I'm building a Retrieval-Augmented Generation (RAG) pipeline for our financial analysts. The documents are full of complex charts and tables that the current "text-only" chunks completely miss. I want to use a Multimodal AI like Gemini or GPT-4o to "see" the charts and answer questions like "What was the growth trend in Figure 3?" How do I index images alongside text in a Vector Database? Do I need to generate text captions for every image, or is there a way to store "Multimodal Embeddings" directly?
3 answers
The modern way to handle this is using "Vision-Language Models" (VLMs) to create a unified index. Instead of just captioning, you use a model like "ColPali" or a CLIP-based encoder to generate embeddings for the entire document page as an image. This preserves the spatial relationship between the text and the charts. When a user asks a question, you embed the query and perform a similarity search in a vector DB like Pinecone or Weaviate. The retrieved "image patches" are then fed into a multimodal LLM (like GPT-4o) which can reason across both the pixels of the chart and the surrounding context to provide a precise answer.

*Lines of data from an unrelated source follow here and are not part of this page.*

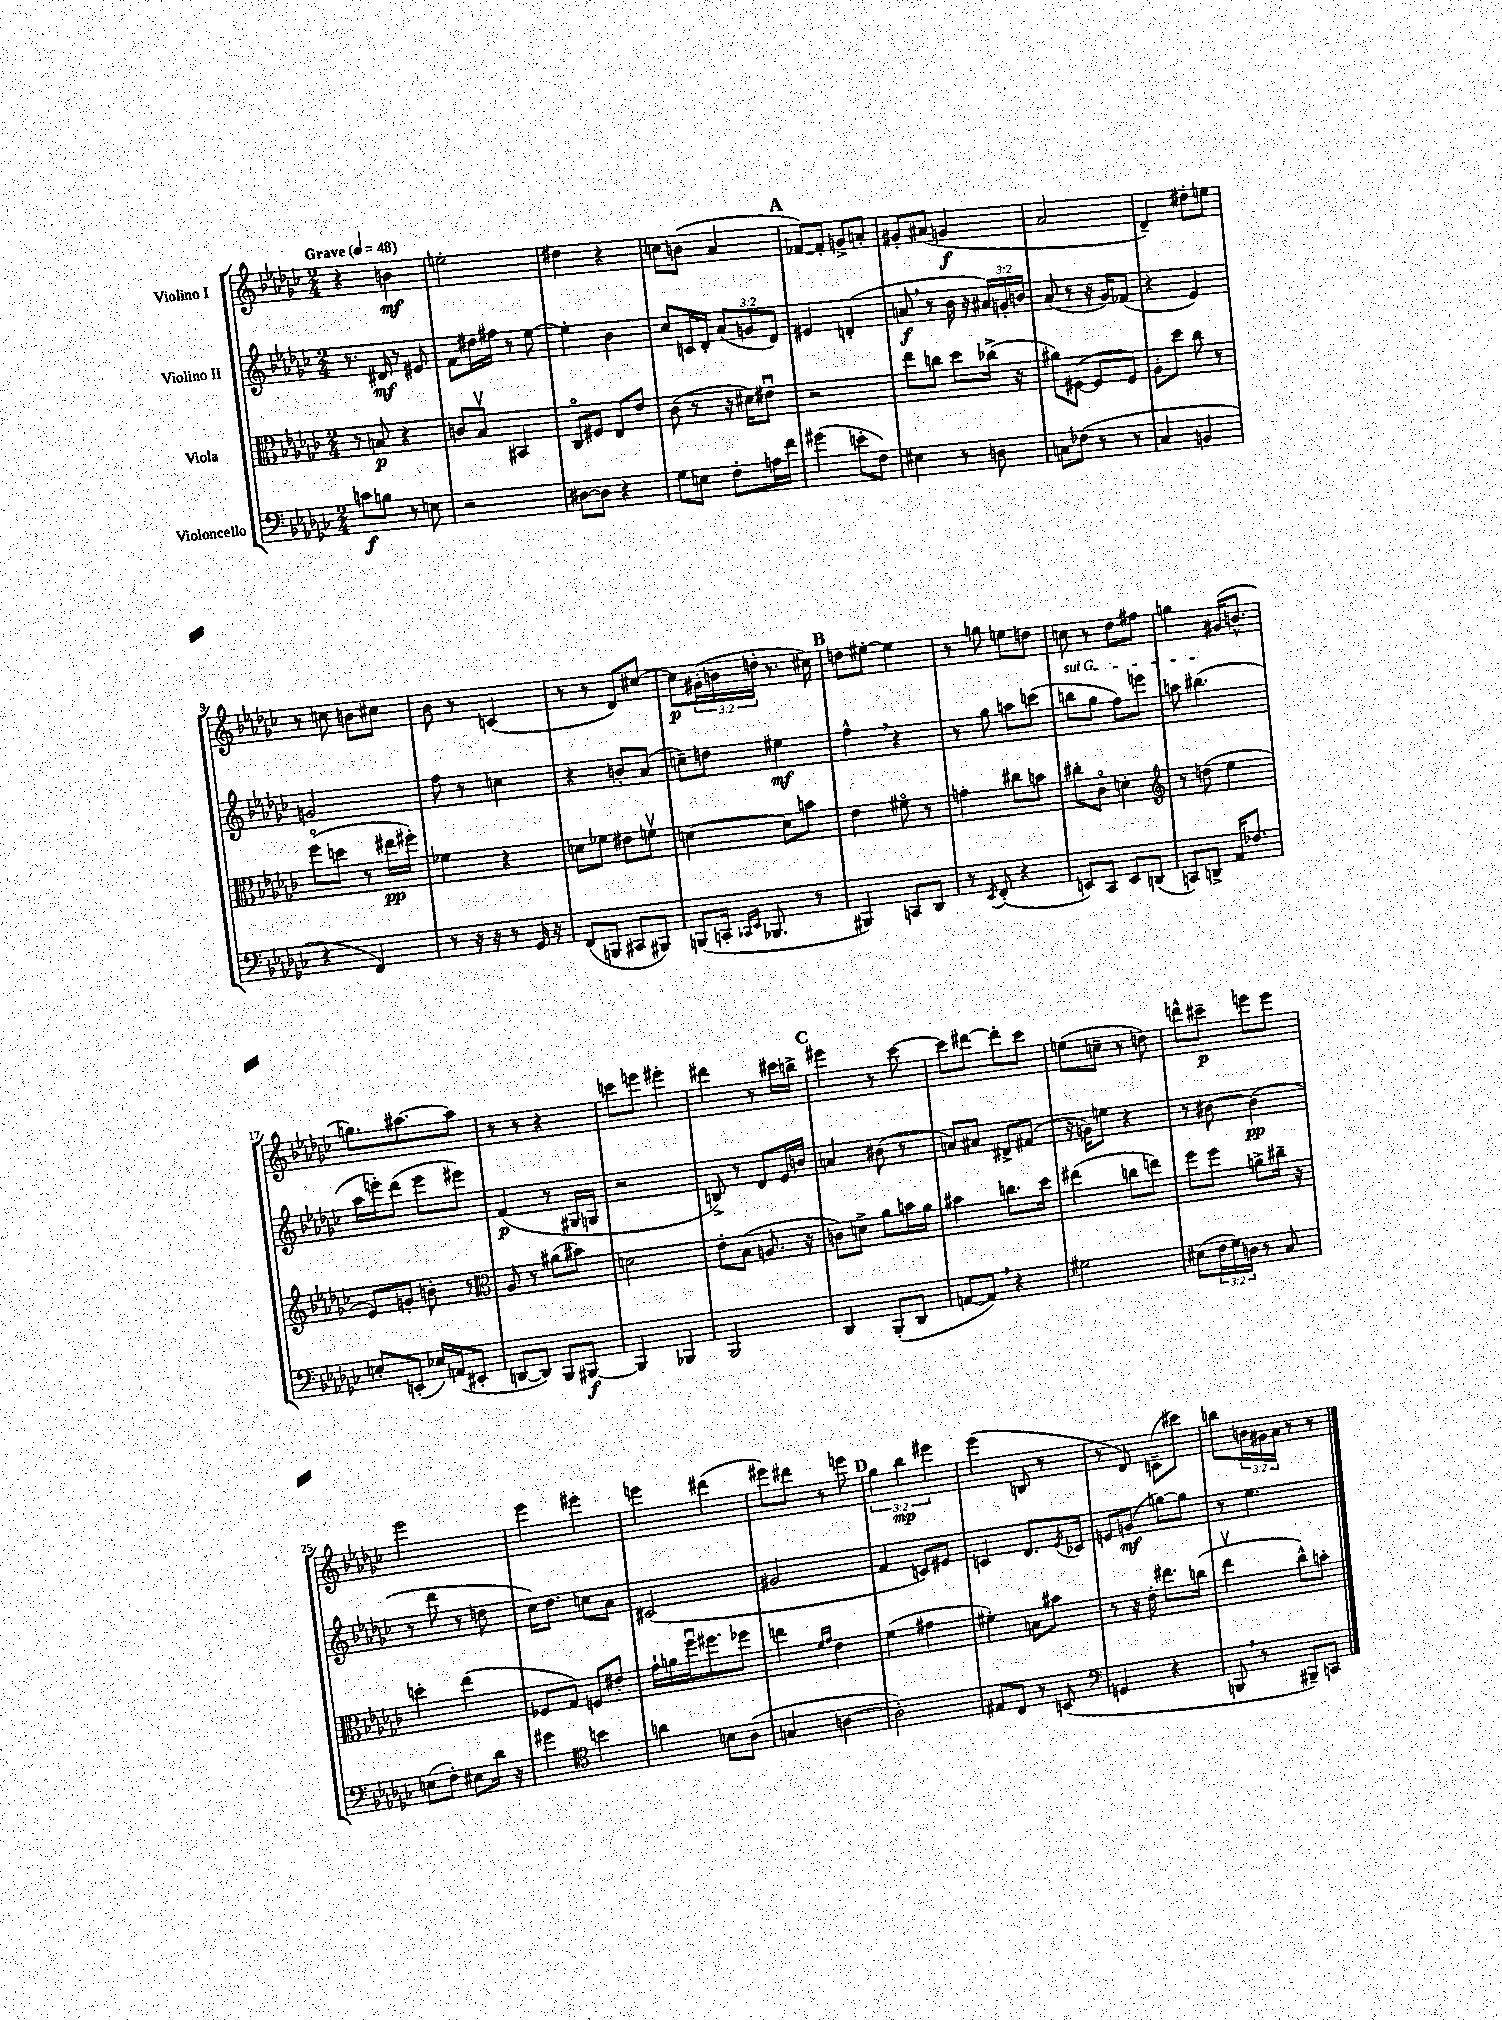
<<
\new StaffGroup <<
\new Staff = "s0" \with { instrumentName = "Violino I" } {
    \clef treble \key ges \major \numericTimeSignature \time 2/4 \override Staff.TupletNumber.text = #tuplet-number::calc-fraction-text \tempo "Grave" 4 = 48
    r4 b'4\mf |
    e''2-. |
    dis''4 r4 |
    c''8 b'8( aes'4 |
    \mark \markup { \bold "A" } fes'8~) fes'8-. g'8-> a'8-. |
    gis'8-. ais'8( g'4\f |
    aes'2 |
    des'4--) dis''8-. e''8 |
    r8 c''8 b'8 cis''8 |
    bes'8 r8 c'4( |
    r8 r8 des'8) cis''8~ |
    cis''8\p \tuplet 3/2 { gis'16-.( b'16 d''16-. } r8. cis''16) |
    \mark \markup { \bold "B" } d''8 eis''8~-. eis''4 |
    r8 g''8 e''8 d''8 |
    c''8 r8 des''8 fis''8 |
    g''4 gis'16( b'8.-^ |
    g''8.) ais''8.~ ais''8 |
    r8 r8 r4 |
    c'''8 e'''8 eis'''4-. |
    dis'''4 r8 cis'''16 b''16-> |
    \mark \markup { \bold "C" } eis'''4 r8 ces'''8~ |
    ces'''8 dis'''8~ dis'''8-. ces'''8 |
    e''8( c''8-- r8 d''8) |
    d'''8-^ cis'''8--\p e'''8 e'''8 |
    ees'''2 |
    ees'''4 eis'''4-. |
    e'''4 dis'''4( |
    eis'''8) dis'''8 r8 e'''8 |
    \mark \markup { \bold "D" } \tuplet 3/2 { ges''4 bes''4\mp eis'''4 } |
    ees'''4( b8 r8 |
    r8 des'8) c'8--( cis'''8) |
    b''8 \tuplet 3/2 { b'16 gis'16 aes'16 } r8 r8 \bar "|." |
}
\new Staff = "s1" \with { instrumentName = "Violino II" } {
    \clef treble \key ges \major \numericTimeSignature \time 2/4 \override Staff.TupletNumber.text = #tuplet-number::calc-fraction-text
    r8. dis'16\mf r8 eis'8 |
    f'8 dis''16 fis''16 r8 ees''8~ |
    ees''4-. bes'4 |
    ces''8 c'16 des'16-. \tuplet 3/2 { aes'8( g'8 des'8) } |
    \mark \markup { \bold "A" } eis'4 d'4-.( |
    a'8\f \breathe r8 bes'16 r16 \tuplet 3/2 { ais'16) g'16-. b'16 } |
    aes'8( r8 r16 ges'16) fes'8( |
    r4 ees'4) |
    g'2 |
    f''8 r8 c''4 |
    r4 b'8-. aes'8( |
    c''8--) d''8 eis''4\mf |
    \mark \markup { \bold "B" } f''4-^ \breathe r4 |
    r8 ges''8 a''8 c'''8( |
    \once \override TextSpanner.bound-details.left.text = \markup { \italic "sul G" } b''8\startTextSpan ges''8 f''8) e'''8 |
    a''8 bis''4.\stopTextSpan( |
    aes''16 e'''16-.) des'''8( e'''8 eis'''8) |
    f'4\p( r8 gis16 g16 |
    r2 |
    b8->) r8 des'8 ees'16 b'16 |
    \mark \markup { \bold "C" } a'4 bis'8( r8 |
    a'8) ais'8 dis'8-> fis'8( |
    r16 g'16) e''8 r4 |
    r8 bis'8~ bis'4\pp( |
    r8 des'''8 r8 d''8 |
    ces''16) des''8. c''8 aes'8 |
    cis'2( |
    gis'2 |
    \mark \markup { \bold "D" } f'4 c'8) eis'8 |
    c'4 des'8. \acciaccatura { ees'8 } ces'16 |
    e'8 g'8\mf( g''8~) g''8 |
    r8 ees''4. \bar "|." |
}
\new Staff = "s2" \with { instrumentName = "Viola" } {
    \clef alto \key ges \major \numericTimeSignature \time 2/4
    r8 b8\p r4 |
    c'8 bes8\upbow bis,4 |
    ces8\flageolet fis8 ees8 ees'8 |
    ces'8( r8 r16 dis'16) eis'8\downbow |
    \mark \markup { \bold "A" } r2 |
    ees''8 c''8 des''8 ces''16->( r16 |
    ais'8) fis8~( fis8 fis8) |
    aes8-. des''8 ces''8 r8 |
    f''8\flageolet( d''8 r8 eis''16\pp fis''16-.) |
    fes'4 r4 |
    d'8 fes'8 eis'8 f'8\upbow |
    d'4~ d'8 b'8 |
    \mark \markup { \bold "B" } ees'4 fis'8\flageolet r8 |
    g'4-. cis''8 b'8 |
    cis''8-. ces'8\flageolet d'4-. |
    \clef treble r8 d''8( ees''4 |
    ees'8) g'8-. b'8-. r8 |
    \clef alto aes8 r8 ais'8( bis'8) |
    d'2 |
    ees'8-. bes8( a8. r16 |
    \mark \markup { \bold "C" } c'8) d'8-> aes'8 b'16 aes'16 |
    bis'4 c''8. des''16 |
    eis''4( c''8 e''8) |
    f''8 f''8 a'8-> cis''16-- r16 |
    d''4-. ees''4( |
    fes8 ges8) f8 eis'8-. |
    ges'16-! a'16 f''16\downbow fis''8. fes''8 |
    e''4 \grace { f'16 ges'16 } ees'4 |
    \mark \markup { \bold "D" } f'4( gis'4 |
    fis'4-.) b8 bis'8 |
    r8 r16 ees'16-. eis''8. c''16( |
    ees''4\upbow ces''8-^) b'8-. \bar "|." |
}
\new Staff = "s3" \with { instrumentName = "Violoncello" } {
    \clef bass \key ges \major \numericTimeSignature \time 2/4 \override Staff.TupletNumber.text = #tuplet-number::calc-fraction-text
    c'8\f b8 r8 e8 |
    r2 |
    dis8~ dis8 r4 |
    ges8 e8 f8-. a16 f'16 |
    \mark \markup { \bold "A" } gis'4( e'8-. f8) |
    eis4 r8 d8 |
    c8 fes8( r8 r8 |
    ces4 b,4 |
    r4 f,4) |
    r8 r16 r16 r8 ges,16 r16 |
    f,8( b,,8 cis,8 bis,,8) |
    b,,8( c,16-. \grace { ces,16 ees,16 } bes,,8. r8 |
    \mark \markup { \bold "B" } bis,,4) c,8 des,8 |
    r8 \acciaccatura { ees,8 } f,8-.( r4 |
    e,8) ces,8 e,8 d,8( |
    c,8) d,8-> aes,16 fes8. |
    e8-. e,8-.( ees16) a,16( eis,8-. |
    d,8~ d,8) bes,,8 bis,,8~\f |
    bis,,4 bes,,4 |
    bes,,2 |
    \mark \markup { \bold "C" } des,4 bes,,8-.( des,8 |
    a,8~ a,8) \breathe r4 |
    gis2 |
    eis8( \tuplet 3/2 { f16 ges16) d16 } r8 ces8 |
    e8( f8-.) eis8 des'16 r16 |
    gis'4 \clef tenor b'4 |
    a'4 b8 aes8( |
    g4 a4~ |
    \mark \markup { \bold "D" } a2-.) |
    eis8 ces8 r8 b,8( |
    \clef bass g,4 r4 |
    b,,8 \breathe r8 bis,,8--) c,8 \bar "|." |
}
>>
>>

How are you handling the "Optical Character Recognition" (OCR) for the text inside those charts? Often, standard embeddings miss the actual numbers written on the graph axes.
Keep it simple: use a tool like "Unstructured.io" to partition your PDFs. It automatically detects images and can send them to an LLM to generate a text summary for your index.
I second that, Susan. Using "Image-to-Text" summaries as a middle layer makes it much easier to use your existing text-based vector search infrastructure without a complete overhaul.